Consegne:
**1.** Nel testo sull'industria culturale, da quale secolo circa l'industria si basa su ingenti capitali e sull'uso di macchinari?
**2.** Traduci in inglese questa frase del testo sull'industria culturale: "Con l'espressione industria culturale indichiamo il complesso dei soggetti e delle attività economiche che, nella società industriale avanzata, si occupano della produzione e della distribuzione di beni e servizi culturali."
**3.** Trascrivi senza modifiche il passo del testo sull'industria culturale compreso tra "quanto al termine" e "l'universo del sapere.", estremi inclusi.

Documento di partenza:
* * *

Con l'espressione industria culturale indichiamo il complesso dei soggetti e delle attività economiche che, nella società industriale avanzata, si occupano della produzione e della distribuzione di beni e servizi culturali. L'industria culturale copre dunque ambiti della vita sociale che appartengono alla nostra percezione abituale della realtà e con i quali, grazie a determinate esperienze di consumo, veniamo frequentemente in contatto: il mondo dell'editoria, le case discografiche, l'industria cinematografica, i mezzi di comunicazione di massa. Parole come "industria" e "cultura" ricorrono con una certa frequenza nei nostri discorsi, e con un significato tutto sommato piuttosto definito:

quando parliamo di 'industria" abbiamo in mente il complesso delle attività produttive che trasformano le materie prime in merci di consumo. Si tratta di un fenomeno che, a partire dal XVIII secolo circa, avviene grazie all'investimento di ingenti capitali e all'uso di macchinari che permettono la realizzazione in serie di una grande quantità di prodotti; 

quanto al termine "cultura", al di là della rilettura articolata che ne ha dato l'antropologia, l'accezione principale con cui esso ricorre nel linguaggio quotidiano è quella di tipo classico-umanistico: cultura è il complesso delle esperienze intellettuali di una civiltà, depositato nelle opere letterarie, musicali, artistiche, nelle teorie scientifiche e filosofiche, e in generale nell'insieme di idee e simboli che formano l'universo del sapere.

2)

* * *

Dati forniti:
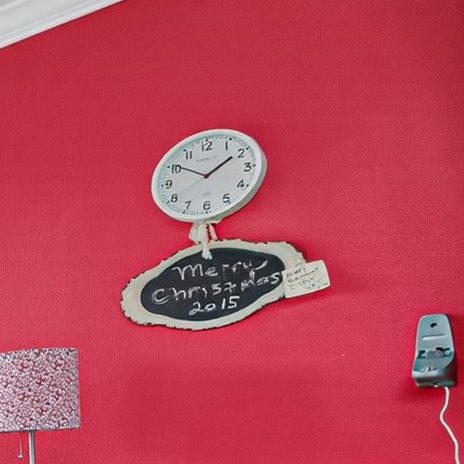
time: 1:50
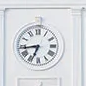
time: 6:43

* * *

Soluzioni:
**1.** Dal XVIII secolo circa.

**2.** By the expression "cultural industry" we mean the whole set of actors and economic activities that, in advanced industrial society, deal with the production and distribution of cultural goods and services.

**3.**
quanto al termine "cultura", al di là della rilettura articolata che ne ha dato l'antropologia, l'accezione principale con cui esso ricorre nel linguaggio quotidiano è quella di tipo classico-umanistico: cultura è il complesso delle esperienze intellettuali di una civiltà, depositato nelle opere letterarie, musicali, artistiche, nelle teorie scientifiche e filosofiche, e in generale nell'insieme di idee e simboli che formano l'universo del sapere.